I've sat down and re-watched the defeat against Newcastle United. You'd think I'd find something more entertaining to enjoy. I blame this article:
It's curious, how you can see one thing then when you re-watch you see something completely different. It's like an awakening. Even though it's exactly the same thing, it's somehow different because you're no longer attached to it in the same way because it's already played out and the result is known.
When you deconstruct a football match with all the emotion and expectancy stripped away (which can at times poison your perception of the game when it's live) you're left with perhaps over analysing (and therefore over compensating) to help with soothing post-match depression.

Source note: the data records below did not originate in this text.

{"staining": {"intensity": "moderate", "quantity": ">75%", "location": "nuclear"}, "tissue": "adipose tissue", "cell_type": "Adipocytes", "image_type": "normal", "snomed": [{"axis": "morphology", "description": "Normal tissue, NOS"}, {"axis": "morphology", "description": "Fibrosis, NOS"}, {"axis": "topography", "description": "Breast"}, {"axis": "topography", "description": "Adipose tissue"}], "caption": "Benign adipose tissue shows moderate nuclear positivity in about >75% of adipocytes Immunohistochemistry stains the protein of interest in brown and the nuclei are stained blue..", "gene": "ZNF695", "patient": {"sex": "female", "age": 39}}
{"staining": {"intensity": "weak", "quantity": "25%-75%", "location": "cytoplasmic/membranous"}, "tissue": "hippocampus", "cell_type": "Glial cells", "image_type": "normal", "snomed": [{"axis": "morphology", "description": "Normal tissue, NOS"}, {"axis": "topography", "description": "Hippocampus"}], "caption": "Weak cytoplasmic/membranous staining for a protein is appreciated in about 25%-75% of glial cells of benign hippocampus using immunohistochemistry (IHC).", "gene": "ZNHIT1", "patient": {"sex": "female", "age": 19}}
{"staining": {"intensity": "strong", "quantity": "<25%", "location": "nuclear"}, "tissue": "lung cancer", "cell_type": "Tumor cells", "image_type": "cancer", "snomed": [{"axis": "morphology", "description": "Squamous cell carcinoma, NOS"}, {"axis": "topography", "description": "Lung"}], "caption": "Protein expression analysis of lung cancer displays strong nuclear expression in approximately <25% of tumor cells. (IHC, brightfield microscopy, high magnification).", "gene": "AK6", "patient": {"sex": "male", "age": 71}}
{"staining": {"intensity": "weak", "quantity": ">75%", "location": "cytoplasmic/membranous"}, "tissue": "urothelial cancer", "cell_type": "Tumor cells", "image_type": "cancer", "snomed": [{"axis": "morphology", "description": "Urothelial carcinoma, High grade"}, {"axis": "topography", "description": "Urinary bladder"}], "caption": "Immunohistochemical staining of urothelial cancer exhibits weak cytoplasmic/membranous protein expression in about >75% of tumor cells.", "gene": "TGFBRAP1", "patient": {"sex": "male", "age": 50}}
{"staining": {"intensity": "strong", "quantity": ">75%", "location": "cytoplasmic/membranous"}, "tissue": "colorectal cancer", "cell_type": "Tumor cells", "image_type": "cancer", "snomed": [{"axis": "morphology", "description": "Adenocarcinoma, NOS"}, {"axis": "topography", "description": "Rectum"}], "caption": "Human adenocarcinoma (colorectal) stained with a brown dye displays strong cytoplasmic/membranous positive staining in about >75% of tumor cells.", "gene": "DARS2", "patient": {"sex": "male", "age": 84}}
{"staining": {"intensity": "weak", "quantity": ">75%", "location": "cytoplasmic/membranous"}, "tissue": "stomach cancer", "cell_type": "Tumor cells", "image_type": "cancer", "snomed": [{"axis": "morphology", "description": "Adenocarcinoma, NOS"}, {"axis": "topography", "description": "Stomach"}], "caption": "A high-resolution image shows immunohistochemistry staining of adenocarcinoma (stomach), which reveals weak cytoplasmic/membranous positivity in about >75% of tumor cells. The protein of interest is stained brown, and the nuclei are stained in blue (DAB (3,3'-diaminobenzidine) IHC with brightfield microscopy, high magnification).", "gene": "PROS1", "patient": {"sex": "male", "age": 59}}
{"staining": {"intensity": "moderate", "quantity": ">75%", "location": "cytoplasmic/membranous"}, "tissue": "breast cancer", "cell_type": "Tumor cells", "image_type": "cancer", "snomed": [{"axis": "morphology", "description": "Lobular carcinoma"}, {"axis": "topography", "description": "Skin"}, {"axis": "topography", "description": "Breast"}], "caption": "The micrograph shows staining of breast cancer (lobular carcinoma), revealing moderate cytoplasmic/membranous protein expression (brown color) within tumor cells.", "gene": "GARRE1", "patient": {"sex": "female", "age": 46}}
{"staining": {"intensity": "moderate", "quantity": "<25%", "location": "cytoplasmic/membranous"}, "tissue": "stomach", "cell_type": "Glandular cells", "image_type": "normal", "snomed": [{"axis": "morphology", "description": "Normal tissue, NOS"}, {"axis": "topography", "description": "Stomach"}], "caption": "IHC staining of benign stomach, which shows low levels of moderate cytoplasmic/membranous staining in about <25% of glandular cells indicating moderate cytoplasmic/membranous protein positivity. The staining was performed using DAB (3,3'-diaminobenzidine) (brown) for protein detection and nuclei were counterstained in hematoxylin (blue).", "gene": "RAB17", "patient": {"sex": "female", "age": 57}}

Or just reacting with a hefty amount of disgruntled opinion formed from a dozen different narratives as you seek to recovery with stages of grief.
Statistics can make anything look good. Context is also relevant, but if I'm completely honest with myself, with days passed since the 1-0 loss, my head is clearer and my heart is relatively slow beating through the day...and that article above is making sense to me.
Maybe I'm far too susceptible to over analysing and over compensating. Ever the eternal optimist.
The performance wasn't (in the second half) anywhere near as demoralising as it felt during live viewing. Still not perfect, I stand by most of what I wrote in its aftermath.
I do think that I undervalued his influence in the game, mainly because goals failed to materialise as the end product of the subtle vision on display. Possibly did Newcastle's defence a disservice too, such was the pressure felt to see us score and win the game.
Having had my eyes transfixed on Eriksen like some demented player cam following his every move I've got to say I'm feeling a lot better today than I did on Sunday night. Although watching a football match when you know what's going to transpire is hardly the same as watching it live and having your heart trampled on.